Currently there is much interest in another group of endocrine disrupting chemicals known as Nonyl phenol ethoxylates or NPEO’s. These are a group of man-made chemicals that do not occur in nature other then as a result of discharge to the environment. NPEO’s are widely used as surfactants for both the textile and leather industry. The damaging environmental effects of these chemicals has long been realised and as a result there have been various campaigns to highlight the environmental consequences of these chemicals.
Alkylphenol ethoxylates (APEO) is the term used to describe the group of organic substances of which NPEO is one. These are mainly used as washing and cleaning agents (i.e. surfactants) and are used for textile and leather processing. Whilst controls are in place within the European Union, the use of these chemicals in the rest of the world is largely unregulated, although there are EPA guidelines and regulations concerning the wider use of endocrine disrupting chemicals in the USA. These chemicals are thought to persist in rivers and their sediments, and also are concentrated by wildlife, such as fish and birds, leading to contamination in their internal organs at much greater levels than in the surrounding environment.

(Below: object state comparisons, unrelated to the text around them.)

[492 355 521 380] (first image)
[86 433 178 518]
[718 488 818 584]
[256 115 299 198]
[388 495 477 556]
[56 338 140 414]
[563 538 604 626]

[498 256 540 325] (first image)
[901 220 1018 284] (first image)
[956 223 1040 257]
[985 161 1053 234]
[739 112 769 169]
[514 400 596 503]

Most significantly NPEO breaks down in the environment to the parent molecule NP (nonyl phenol). NP is persistent, bioaccumulative and toxic.
The most significant aspect of the effects of NPEO is that they are endocrine disrupting chemicals, that is they mimic oestrogen, hormones that are responsible for the development and maintenance of secondary sexual characteristics and behaviour. It is known that compounds with oestrogenic effects disrupt the normal functioning of the hormone system, leading to potential reproductive problems.

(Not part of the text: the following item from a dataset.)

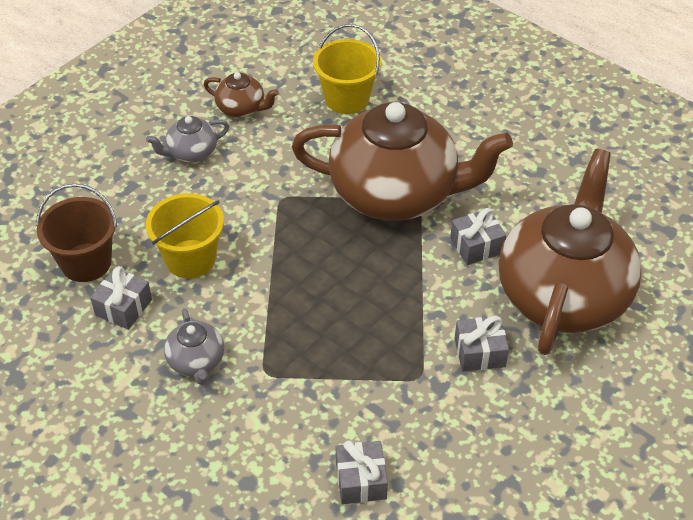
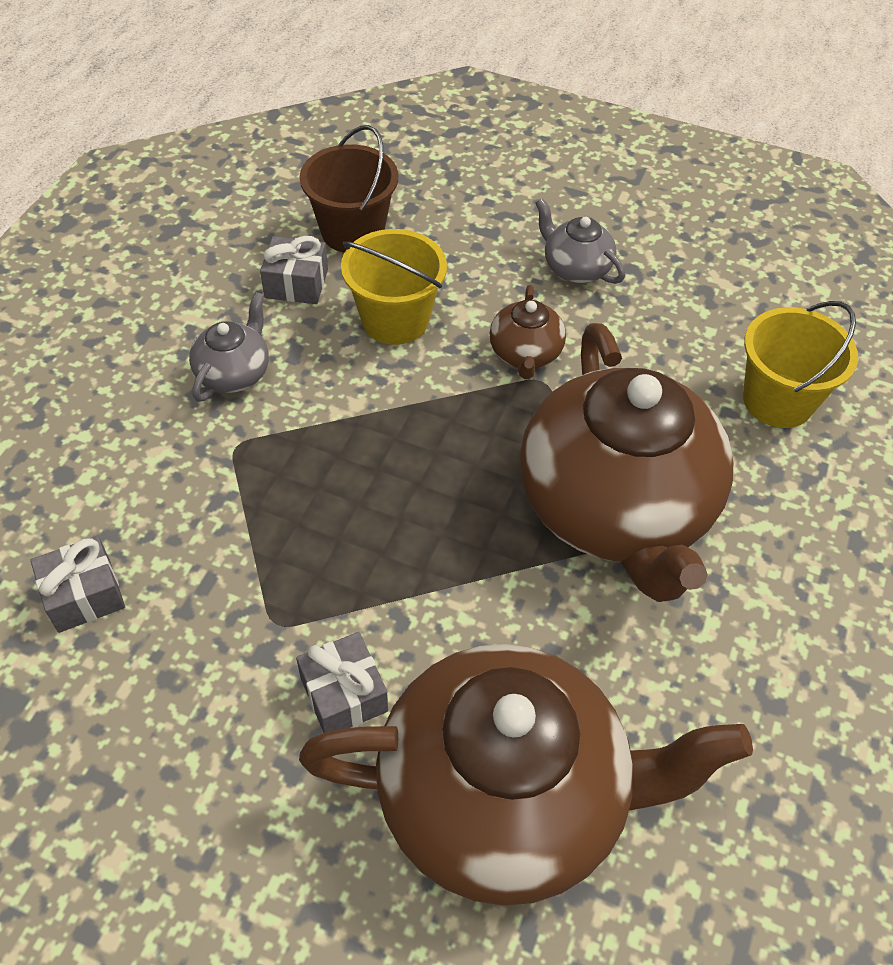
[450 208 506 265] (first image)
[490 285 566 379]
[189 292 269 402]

“These chemicals are thought to persist in rivers and their sediments, and also are concentrated by wildlife, such as fish and birds”

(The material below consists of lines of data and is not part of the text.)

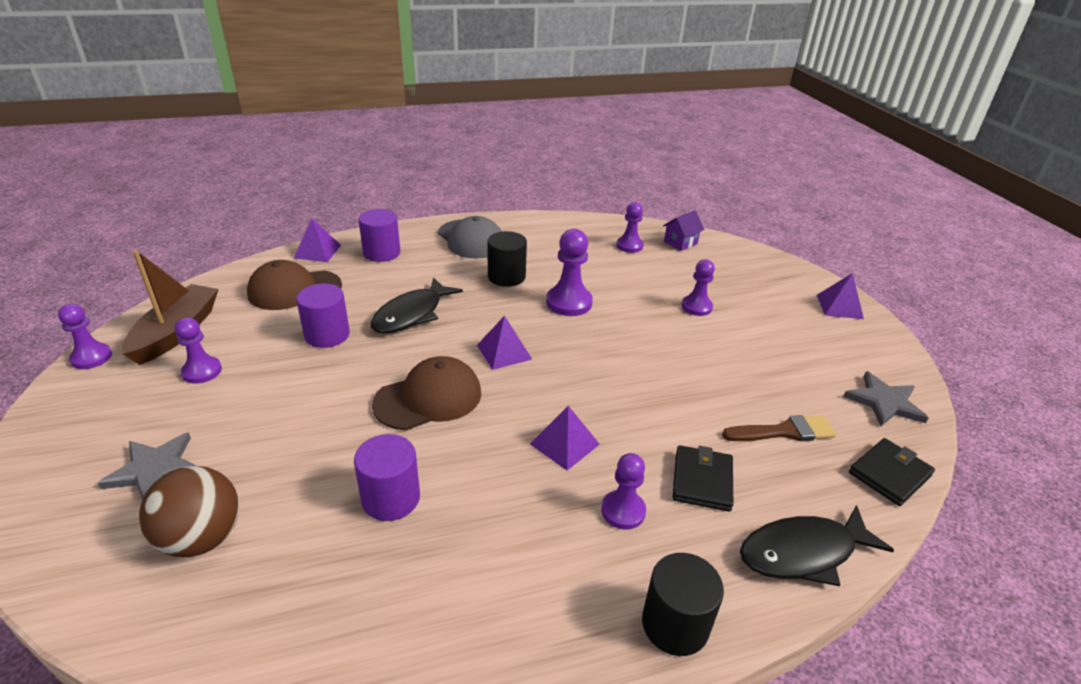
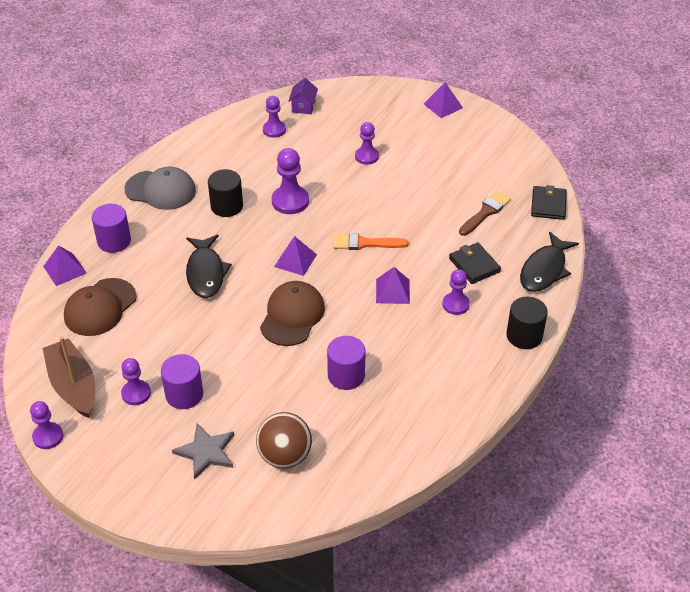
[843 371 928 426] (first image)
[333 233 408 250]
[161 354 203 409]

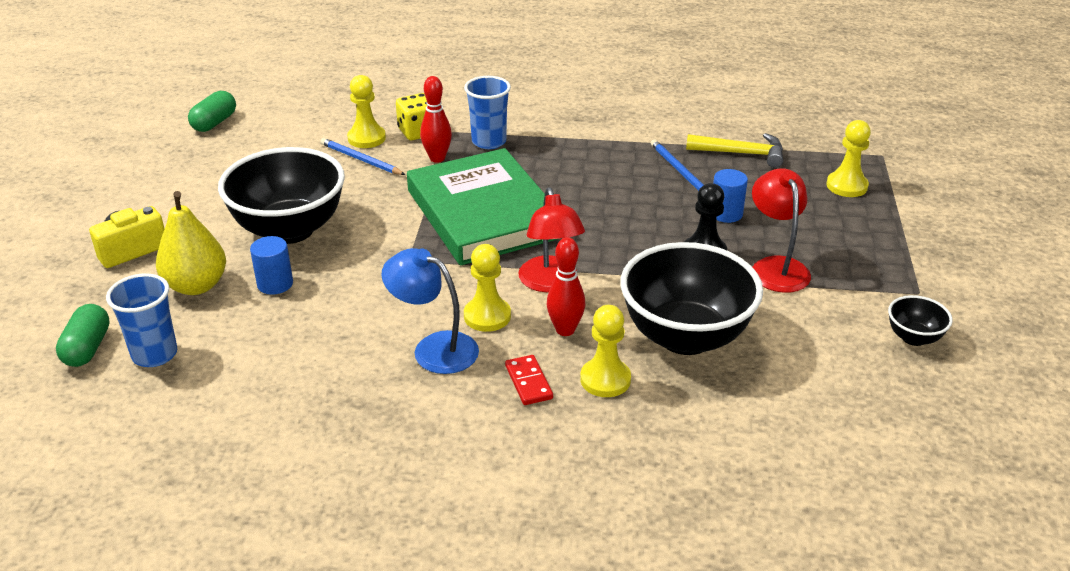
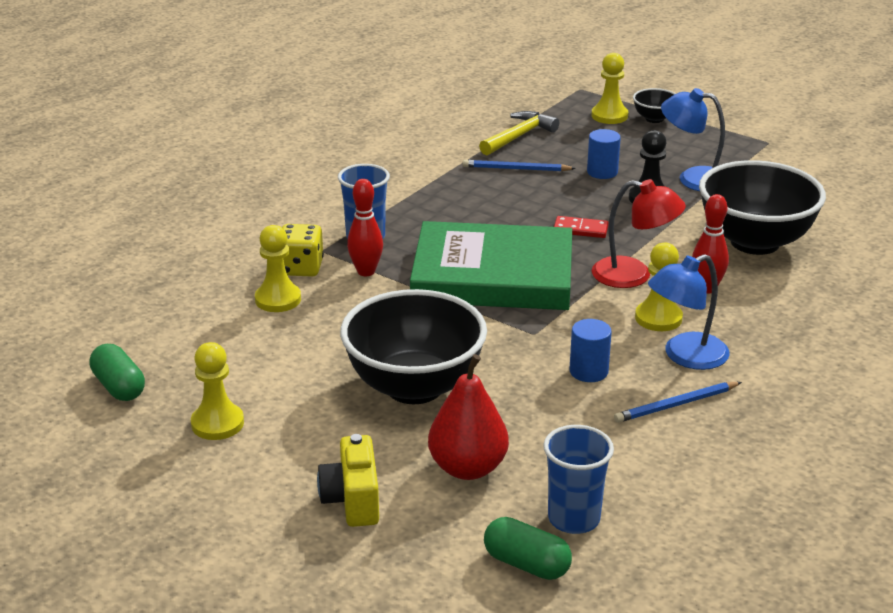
[569 319 612 382]
[614 382 742 423]
[554 216 609 238]
[191 342 244 440]
[633 88 676 123]
[428 354 509 480]
[661 88 725 191]

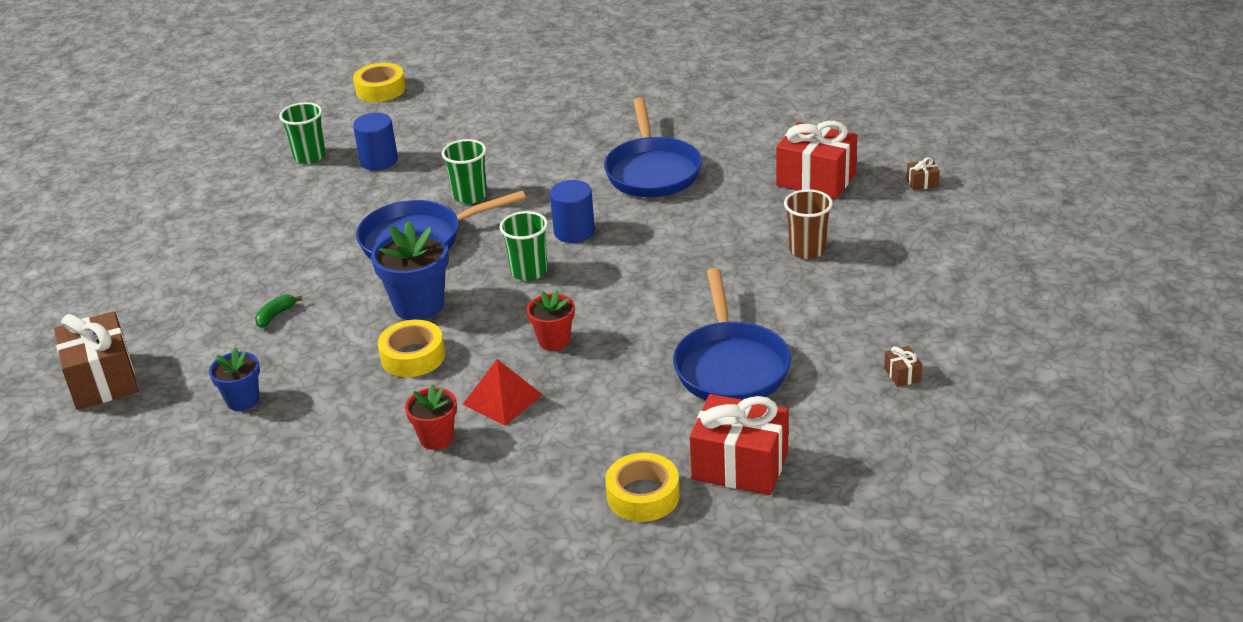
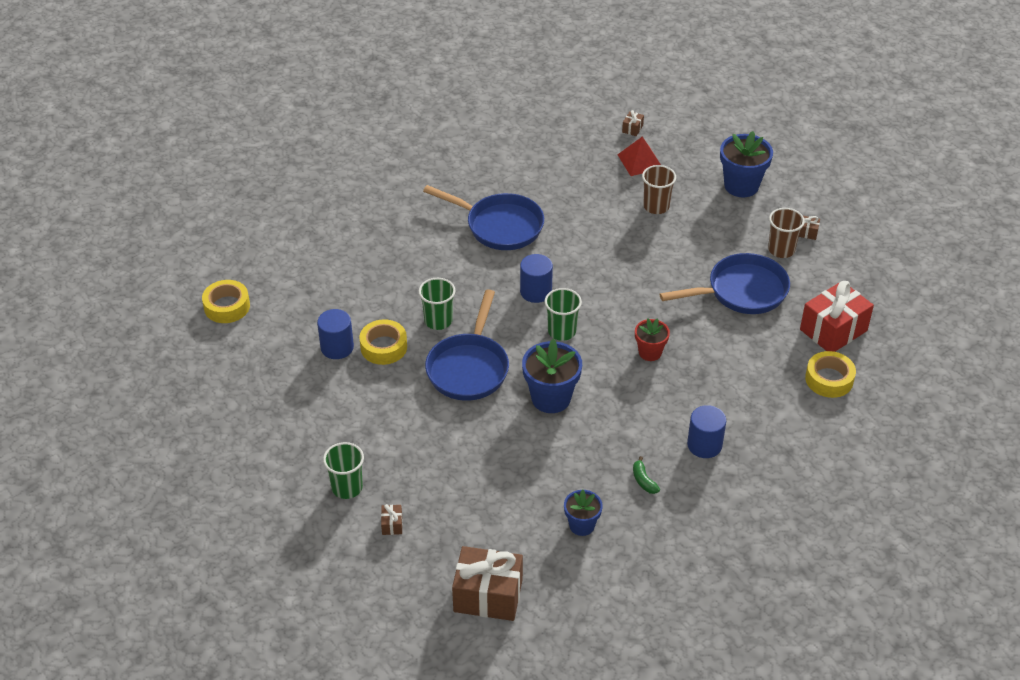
[776 121 857 199] (first image)
[381 504 402 535]
[720 131 773 197]
[768 208 805 258]
[633 456 660 494]
[323 442 364 499]
[359 319 407 365]
[617 137 661 176]
[687 405 726 458]
[660 253 790 314]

What legislation relates to NPEO’s?
NPEO’s are listed under Annex XVII of REACH. This applies within European communities to restrict the use of these compounds and has been in force since 2005.
The Directive states the following:
‘(Nonylphenol and Nonylphenol ethoxylate) May not be placed on the market or used as a substance or constituent of preparations in concentrations equal or higher than 0.1% by mass for the following purposes:
Textile and leather processing except;
– Processing with no release to wastewater,
– Systems with special treatment where the process water is pre-treated to remove the organic fraction completely prior to biological wastewater treatment (degreasing of sheepskins).’
Other applications are also restricted by the legislation, including industrial cleaning, domestic cleaning, metal working, pulp and paper manufacture, cosmetics, personal care products, pesticides and biocides.